WHAT YOU WILL DO
Could you filter the material and copy every line where the word "Value" occurs?

RECORDS FOR THE EXERCISE
[Start of Attachment]

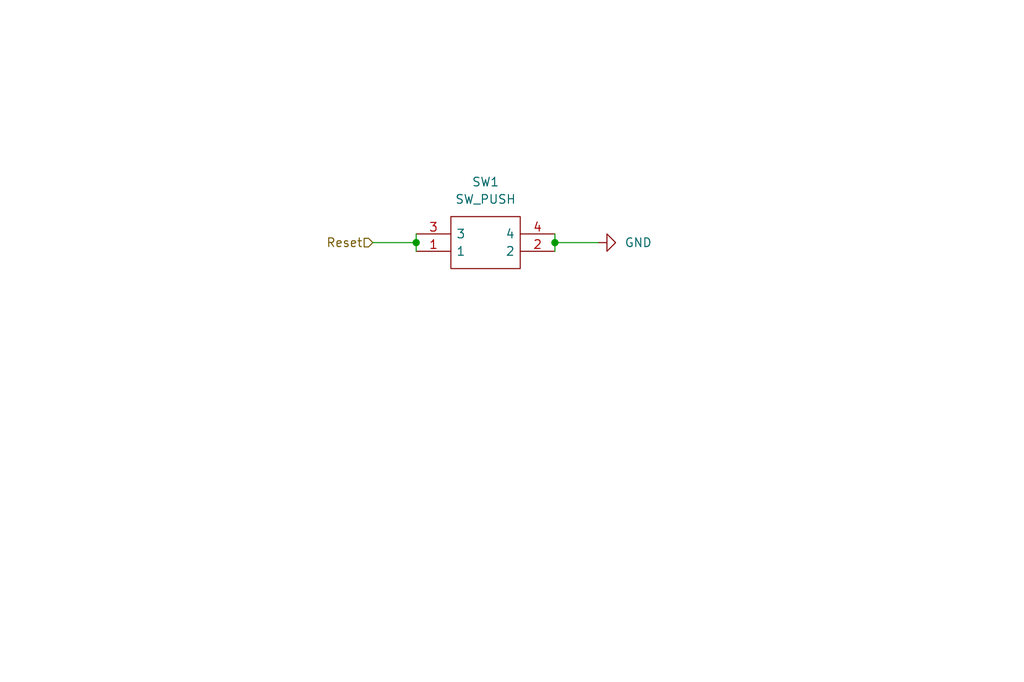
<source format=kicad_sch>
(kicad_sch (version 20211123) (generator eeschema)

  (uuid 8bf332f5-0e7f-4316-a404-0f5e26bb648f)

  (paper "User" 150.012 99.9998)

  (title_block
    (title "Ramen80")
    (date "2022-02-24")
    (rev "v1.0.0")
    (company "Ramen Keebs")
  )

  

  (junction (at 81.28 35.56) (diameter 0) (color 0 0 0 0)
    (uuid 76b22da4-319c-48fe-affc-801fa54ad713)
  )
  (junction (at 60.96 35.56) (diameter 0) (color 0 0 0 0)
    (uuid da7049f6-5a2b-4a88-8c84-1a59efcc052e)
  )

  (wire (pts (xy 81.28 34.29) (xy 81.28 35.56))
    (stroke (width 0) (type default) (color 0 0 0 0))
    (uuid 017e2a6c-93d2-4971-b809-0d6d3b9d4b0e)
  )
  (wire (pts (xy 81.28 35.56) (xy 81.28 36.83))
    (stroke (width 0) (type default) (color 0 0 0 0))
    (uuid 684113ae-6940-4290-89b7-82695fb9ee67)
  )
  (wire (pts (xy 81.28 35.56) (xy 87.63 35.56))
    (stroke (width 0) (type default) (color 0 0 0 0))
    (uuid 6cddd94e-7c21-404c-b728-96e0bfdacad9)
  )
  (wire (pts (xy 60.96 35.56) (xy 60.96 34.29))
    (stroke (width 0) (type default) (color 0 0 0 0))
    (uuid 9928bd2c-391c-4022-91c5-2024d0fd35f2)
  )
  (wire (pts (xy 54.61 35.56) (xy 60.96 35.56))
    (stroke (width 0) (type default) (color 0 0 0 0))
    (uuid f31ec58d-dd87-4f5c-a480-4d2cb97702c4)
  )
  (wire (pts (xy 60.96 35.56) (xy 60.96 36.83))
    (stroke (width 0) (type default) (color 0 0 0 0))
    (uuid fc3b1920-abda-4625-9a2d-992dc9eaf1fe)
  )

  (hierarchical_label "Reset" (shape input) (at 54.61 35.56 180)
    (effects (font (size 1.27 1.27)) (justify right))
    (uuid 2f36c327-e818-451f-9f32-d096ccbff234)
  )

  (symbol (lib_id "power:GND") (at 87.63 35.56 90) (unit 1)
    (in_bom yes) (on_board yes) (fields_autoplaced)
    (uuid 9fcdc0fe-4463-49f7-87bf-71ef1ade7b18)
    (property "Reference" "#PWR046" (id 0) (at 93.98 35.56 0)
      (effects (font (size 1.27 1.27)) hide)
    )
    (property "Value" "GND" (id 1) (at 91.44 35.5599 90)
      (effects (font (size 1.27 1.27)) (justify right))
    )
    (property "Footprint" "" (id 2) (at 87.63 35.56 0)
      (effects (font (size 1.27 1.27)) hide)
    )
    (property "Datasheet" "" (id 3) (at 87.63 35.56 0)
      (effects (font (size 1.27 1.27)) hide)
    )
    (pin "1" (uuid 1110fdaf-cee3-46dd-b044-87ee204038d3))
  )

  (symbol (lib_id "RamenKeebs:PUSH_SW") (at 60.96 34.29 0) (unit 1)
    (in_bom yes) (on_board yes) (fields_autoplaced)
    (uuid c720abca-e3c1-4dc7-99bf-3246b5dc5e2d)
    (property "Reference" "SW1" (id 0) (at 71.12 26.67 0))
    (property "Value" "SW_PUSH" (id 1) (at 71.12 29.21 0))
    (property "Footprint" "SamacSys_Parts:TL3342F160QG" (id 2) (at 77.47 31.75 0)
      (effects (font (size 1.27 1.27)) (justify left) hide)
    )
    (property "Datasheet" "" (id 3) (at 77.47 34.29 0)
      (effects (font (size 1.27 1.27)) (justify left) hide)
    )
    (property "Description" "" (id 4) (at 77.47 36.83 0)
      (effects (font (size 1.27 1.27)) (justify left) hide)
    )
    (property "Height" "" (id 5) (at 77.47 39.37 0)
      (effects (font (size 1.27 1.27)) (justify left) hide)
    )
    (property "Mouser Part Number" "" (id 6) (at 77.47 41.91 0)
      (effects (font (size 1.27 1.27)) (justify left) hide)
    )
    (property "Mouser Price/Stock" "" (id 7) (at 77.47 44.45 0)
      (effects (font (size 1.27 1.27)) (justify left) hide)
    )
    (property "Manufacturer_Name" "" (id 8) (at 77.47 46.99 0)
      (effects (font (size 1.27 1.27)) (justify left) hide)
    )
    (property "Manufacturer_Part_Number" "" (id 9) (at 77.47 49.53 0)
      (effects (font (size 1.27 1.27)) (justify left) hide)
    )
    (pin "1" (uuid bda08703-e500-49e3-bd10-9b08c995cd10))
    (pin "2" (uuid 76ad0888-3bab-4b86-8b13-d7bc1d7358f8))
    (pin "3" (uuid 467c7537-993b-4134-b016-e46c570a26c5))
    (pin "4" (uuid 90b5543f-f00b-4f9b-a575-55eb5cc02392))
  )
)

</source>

[End of Attachment]
[Start of Attachment]

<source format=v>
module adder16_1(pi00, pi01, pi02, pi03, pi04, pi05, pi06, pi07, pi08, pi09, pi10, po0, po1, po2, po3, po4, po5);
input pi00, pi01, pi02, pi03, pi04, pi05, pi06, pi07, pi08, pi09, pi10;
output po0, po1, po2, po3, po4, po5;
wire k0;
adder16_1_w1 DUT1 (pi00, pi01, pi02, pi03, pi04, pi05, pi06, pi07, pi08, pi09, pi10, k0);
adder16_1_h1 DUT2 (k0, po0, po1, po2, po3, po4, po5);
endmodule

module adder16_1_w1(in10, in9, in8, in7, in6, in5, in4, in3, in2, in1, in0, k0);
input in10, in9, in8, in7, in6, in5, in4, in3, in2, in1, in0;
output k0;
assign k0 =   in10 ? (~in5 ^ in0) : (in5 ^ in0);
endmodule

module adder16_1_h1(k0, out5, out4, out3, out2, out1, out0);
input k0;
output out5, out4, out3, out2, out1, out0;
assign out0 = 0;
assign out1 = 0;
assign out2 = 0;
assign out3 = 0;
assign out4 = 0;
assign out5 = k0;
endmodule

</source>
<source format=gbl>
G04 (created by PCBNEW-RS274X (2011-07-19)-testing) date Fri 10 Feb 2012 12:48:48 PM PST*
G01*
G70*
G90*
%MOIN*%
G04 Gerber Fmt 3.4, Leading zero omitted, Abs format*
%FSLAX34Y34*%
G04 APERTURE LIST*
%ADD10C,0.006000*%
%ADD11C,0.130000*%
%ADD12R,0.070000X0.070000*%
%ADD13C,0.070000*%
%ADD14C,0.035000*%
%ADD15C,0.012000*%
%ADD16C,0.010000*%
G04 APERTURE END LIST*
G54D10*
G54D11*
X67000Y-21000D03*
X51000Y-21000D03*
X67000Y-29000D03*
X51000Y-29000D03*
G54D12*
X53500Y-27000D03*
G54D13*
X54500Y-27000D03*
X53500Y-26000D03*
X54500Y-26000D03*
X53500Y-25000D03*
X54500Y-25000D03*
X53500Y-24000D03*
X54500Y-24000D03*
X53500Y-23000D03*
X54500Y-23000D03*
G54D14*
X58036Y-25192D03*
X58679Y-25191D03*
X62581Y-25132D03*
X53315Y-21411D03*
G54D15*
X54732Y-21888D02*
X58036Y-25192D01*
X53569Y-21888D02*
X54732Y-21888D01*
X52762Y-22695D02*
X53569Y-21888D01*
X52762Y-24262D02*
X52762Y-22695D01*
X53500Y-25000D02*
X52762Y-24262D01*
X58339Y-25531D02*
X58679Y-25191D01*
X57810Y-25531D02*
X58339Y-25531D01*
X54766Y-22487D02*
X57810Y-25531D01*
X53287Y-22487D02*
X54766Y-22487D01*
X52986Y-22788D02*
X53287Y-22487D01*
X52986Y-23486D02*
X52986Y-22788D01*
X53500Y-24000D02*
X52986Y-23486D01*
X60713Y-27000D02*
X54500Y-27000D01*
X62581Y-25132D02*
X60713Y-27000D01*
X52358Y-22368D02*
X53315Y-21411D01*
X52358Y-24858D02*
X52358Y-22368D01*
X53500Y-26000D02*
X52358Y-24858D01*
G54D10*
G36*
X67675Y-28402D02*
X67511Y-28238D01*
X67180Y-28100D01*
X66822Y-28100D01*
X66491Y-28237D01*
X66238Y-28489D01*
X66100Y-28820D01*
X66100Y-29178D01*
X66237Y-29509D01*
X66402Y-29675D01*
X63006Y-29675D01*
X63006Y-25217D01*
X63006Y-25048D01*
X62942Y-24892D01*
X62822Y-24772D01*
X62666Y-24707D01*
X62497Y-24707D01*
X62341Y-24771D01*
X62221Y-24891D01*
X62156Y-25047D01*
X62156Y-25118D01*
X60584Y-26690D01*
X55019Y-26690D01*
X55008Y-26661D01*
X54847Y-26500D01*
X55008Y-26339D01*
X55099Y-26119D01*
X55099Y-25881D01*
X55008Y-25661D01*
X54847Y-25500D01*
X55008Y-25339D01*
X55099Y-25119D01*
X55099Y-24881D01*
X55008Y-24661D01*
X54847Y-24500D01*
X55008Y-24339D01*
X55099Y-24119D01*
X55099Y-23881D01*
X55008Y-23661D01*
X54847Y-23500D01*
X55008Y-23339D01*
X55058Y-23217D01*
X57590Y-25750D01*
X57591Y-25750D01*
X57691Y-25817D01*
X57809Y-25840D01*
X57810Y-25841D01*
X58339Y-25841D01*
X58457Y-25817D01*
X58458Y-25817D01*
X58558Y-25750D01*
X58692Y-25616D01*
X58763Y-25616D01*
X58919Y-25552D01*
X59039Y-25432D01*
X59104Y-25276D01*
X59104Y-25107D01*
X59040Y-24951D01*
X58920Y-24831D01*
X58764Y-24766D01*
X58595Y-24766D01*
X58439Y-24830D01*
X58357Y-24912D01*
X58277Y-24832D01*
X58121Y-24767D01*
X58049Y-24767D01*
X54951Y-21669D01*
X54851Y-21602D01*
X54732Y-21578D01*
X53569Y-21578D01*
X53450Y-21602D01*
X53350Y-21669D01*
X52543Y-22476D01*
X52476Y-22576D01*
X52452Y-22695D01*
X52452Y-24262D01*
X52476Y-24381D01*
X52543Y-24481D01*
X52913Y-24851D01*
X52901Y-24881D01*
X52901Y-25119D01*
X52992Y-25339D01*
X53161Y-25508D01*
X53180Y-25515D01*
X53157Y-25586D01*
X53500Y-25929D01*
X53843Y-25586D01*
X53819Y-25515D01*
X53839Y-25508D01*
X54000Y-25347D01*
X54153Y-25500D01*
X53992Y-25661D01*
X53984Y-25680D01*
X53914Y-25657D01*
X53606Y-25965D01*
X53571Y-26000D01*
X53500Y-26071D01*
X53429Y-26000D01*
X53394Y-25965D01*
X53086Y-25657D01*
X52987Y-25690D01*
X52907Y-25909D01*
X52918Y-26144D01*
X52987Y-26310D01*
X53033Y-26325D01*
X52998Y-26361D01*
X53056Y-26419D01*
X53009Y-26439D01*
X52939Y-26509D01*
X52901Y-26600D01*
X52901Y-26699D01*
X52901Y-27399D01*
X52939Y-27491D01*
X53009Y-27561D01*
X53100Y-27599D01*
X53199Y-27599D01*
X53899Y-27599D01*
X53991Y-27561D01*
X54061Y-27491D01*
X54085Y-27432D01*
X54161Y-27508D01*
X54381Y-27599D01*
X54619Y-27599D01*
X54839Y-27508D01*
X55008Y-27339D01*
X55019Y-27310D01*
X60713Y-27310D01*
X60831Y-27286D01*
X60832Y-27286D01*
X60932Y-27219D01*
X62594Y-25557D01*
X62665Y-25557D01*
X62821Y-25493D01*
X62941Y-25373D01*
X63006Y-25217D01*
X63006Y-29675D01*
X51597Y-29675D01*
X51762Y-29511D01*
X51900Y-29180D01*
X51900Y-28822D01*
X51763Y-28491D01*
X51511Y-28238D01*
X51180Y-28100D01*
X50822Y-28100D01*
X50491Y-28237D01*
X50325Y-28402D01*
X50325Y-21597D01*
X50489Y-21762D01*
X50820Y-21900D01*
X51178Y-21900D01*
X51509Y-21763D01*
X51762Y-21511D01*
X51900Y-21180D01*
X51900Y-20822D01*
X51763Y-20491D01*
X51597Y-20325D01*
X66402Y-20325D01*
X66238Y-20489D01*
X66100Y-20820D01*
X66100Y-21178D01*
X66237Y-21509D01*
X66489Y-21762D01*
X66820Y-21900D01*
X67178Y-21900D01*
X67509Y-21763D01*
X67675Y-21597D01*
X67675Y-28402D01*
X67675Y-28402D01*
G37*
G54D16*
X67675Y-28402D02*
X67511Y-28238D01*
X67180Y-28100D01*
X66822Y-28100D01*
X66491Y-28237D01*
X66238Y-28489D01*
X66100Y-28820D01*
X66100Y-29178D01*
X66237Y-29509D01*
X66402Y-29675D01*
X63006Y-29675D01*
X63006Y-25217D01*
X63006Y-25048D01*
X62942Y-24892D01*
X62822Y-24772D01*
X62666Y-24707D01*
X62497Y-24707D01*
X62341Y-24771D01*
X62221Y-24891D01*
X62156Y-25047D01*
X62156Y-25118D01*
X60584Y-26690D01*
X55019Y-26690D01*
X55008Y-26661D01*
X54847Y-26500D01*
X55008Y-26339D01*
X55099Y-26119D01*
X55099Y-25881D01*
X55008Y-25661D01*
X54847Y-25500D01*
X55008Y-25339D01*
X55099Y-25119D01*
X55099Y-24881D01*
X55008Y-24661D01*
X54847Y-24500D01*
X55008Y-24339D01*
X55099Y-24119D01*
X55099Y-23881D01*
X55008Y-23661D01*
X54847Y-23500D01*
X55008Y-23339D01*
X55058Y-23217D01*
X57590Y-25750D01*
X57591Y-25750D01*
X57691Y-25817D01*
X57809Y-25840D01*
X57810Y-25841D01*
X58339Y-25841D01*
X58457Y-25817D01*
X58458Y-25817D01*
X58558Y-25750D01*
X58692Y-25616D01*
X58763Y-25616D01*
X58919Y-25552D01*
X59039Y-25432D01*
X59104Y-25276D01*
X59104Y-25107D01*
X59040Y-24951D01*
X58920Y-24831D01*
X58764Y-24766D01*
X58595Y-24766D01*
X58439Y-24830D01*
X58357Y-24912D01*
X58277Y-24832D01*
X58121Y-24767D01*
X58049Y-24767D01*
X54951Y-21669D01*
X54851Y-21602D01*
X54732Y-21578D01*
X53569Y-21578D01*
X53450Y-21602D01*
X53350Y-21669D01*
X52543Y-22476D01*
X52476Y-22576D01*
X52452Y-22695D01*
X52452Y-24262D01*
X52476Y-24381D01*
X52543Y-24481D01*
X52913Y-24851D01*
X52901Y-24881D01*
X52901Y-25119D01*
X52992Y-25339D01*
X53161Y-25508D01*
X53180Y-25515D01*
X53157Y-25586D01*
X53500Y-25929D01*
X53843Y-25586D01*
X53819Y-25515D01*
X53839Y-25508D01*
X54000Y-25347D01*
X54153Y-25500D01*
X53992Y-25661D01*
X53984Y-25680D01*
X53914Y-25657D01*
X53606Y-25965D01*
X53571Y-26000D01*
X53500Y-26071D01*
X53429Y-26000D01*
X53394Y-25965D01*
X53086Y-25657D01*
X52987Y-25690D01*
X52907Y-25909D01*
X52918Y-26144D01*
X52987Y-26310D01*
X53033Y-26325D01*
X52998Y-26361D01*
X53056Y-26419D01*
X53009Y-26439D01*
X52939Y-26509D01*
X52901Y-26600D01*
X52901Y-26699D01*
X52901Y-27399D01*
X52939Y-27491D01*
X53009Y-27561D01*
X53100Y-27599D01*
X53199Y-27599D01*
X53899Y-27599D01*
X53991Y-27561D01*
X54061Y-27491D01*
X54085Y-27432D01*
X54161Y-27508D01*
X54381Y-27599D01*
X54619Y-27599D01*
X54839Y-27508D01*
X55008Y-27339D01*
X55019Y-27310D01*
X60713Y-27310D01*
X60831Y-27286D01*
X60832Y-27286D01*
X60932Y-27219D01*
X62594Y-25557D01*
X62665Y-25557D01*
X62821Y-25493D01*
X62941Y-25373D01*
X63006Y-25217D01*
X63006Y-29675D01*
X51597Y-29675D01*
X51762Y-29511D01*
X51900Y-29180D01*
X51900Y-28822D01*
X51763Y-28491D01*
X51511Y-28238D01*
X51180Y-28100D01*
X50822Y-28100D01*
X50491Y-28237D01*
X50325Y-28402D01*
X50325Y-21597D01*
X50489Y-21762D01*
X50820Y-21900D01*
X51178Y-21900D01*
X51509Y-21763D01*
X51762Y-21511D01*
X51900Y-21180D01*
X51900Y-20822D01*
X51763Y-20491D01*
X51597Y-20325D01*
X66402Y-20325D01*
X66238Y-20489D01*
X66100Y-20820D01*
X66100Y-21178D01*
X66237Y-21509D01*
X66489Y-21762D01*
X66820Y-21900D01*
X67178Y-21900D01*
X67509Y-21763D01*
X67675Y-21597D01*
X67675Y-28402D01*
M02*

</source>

[End of Attachment]

OUTPUT
    (property "Value" "GND" (id 1) (at 91.44 35.5599 90)
    (property "Value" "SW_PUSH" (id 1) (at 71.12 29.21 0))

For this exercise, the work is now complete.